De et avec Mohamed El Khatib et Israel Galván
Du 10 juillet au 23 juillet 2025
Au Festival d’Avignon
(Cloître des Carmes)
Du 26 novembre au 30 novembre 2025
Au Théâtre National
Israel et Mohamed commencent en force. Les deux hommes arrivent sur le plateau comme des stars de football, des sportifs aguerris. Ils se trémoussent, s’échauffent pour ne pas se blesser, pour rappeler leur connexion au corps, au mouvement. C’est nécessaire de s’entraîner avant de commencer un marathon: ils vont nous parler de leurs pères.
C’est une longue pièce pour Mohamed El Katib, comme il en rigole en milieu de spectacle. Elle dure 1h30, c’est son Soulier de Satin à lui comme il le mentionne, “private joke” de festivalier en référence à cette pièce de 8h qui est jouée à la Cour d’Honneur. Israel et Mohamed, en dépit du sujet et de son titre chargé, est une pièce légère, drôle, d’exécution simple et accessible à toutes personnes, festivalières ou non.
Mohamed est un théâtreux, un metteur en scène et un comédien, Israel est danseur de flamenco. Le père de l’un est venu jeune du Maroc en France et a travaillé dans les puanteurs d’une usine pour subvenir aux besoins de sa famille, le père de l’autre est un danseur de flamenco également, mais d’un autre style, d’une autre génération. Tous les deux sont convoqués sur scène par l’entremise de vidéos, tous les deux vont exprimer leur mécontentement et leur désapprobation par rapport aux choix de carrière de leurs fils.
Mohamed et Israel décident de mettre en avant les paroles de leurs pères, parfois grotesques, d’un autre temps, d’une autre culture. Le père d’Israel raconte qu’il aurait aimé que son fils ne se déhanche pas comme il le fait, car “un homme normal n’est pas supposé bouger ainsi”. Le père de Mohamed ne comprend pas comment on peut se lancer dans le théâtre après avoir eu un doctorat en sciences politiques. Comme “s’il n’y avait rien de mieux à faire, pendant que des dizaines de milliers d’enfants sont tués à Gaza”.
Les artistes trouvent important de ne pas être dans le rejet ou de “canceller” leurs mots. Ils les exposent non pas pour s’en moquer mais pour chercher à comprendre ou à se libérer d’un dialogue interrompu avec leurs paternels, eux qui préfèrent ne pas venir voir leurs fils performer sur scène.
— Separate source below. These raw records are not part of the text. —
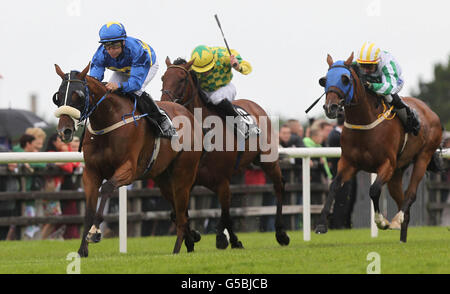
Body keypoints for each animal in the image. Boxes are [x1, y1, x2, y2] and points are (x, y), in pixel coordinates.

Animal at [51, 63, 203, 255]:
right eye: (58, 96)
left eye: (78, 95)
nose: (65, 131)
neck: (107, 120)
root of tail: (188, 114)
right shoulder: (91, 172)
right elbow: (89, 210)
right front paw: (81, 251)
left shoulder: (129, 169)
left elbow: (107, 188)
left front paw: (95, 232)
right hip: (164, 180)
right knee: (179, 212)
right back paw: (191, 240)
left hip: (183, 175)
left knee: (182, 215)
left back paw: (176, 251)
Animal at [160, 56, 290, 248]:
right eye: (163, 78)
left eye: (182, 79)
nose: (164, 103)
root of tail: (255, 105)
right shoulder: (189, 180)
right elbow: (177, 214)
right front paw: (195, 235)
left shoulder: (221, 180)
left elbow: (225, 212)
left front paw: (224, 238)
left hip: (267, 160)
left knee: (279, 186)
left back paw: (281, 233)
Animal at [318, 52, 442, 241]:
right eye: (324, 80)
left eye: (345, 79)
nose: (330, 107)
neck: (364, 120)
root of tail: (430, 112)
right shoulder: (349, 163)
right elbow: (334, 185)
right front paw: (321, 224)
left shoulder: (387, 164)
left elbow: (374, 189)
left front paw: (381, 221)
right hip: (398, 171)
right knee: (401, 198)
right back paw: (402, 236)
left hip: (423, 156)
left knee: (410, 194)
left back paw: (396, 220)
Mohamed s’adressera directement à nous le long du spectacle. Israel, bègue, parlera aussi mais laissera davantage son corps s’exprimer pour lui. Dans une démarche claire d’ouverture vers le public, ils nous prendront les mains pour détailler leurs relations avec leurs pères, au moyen d’objets qu’ils disposent sur scène : un perroquet, des babouches, un tapis de prière, des médailles, etc. Tout fait sens, rien n’est laissé au hasard.
Les deux hommes racontent leurs constructions en tant qu’artistes, de fils de, de papas eux-mêmes (d’une petite fille pour Mohamed). Les coups, les blessures et les humiliations subies ne sont pas tues, elles sont même exposées au grand jour. Mohamed nous livre une lettre qu’il n’enverra jamais à celui qui l’a engendré, dans la fraîcheur du Cloître des Carmes. Tout en douceur, avec beaucoup d’amour l’un pour l’autre dans leurs regards et leurs gestes, fiers de leurs origines qu’ils ne renient en rien mais qu’ils exhibent en public pour détricoter les noeuds, Mohamed et Israel lancent cette bobine de fil pour qu’elle soit emparée par tous les futurs papas du monde (et toutes les autres personnes désireuses de transmettre des choses).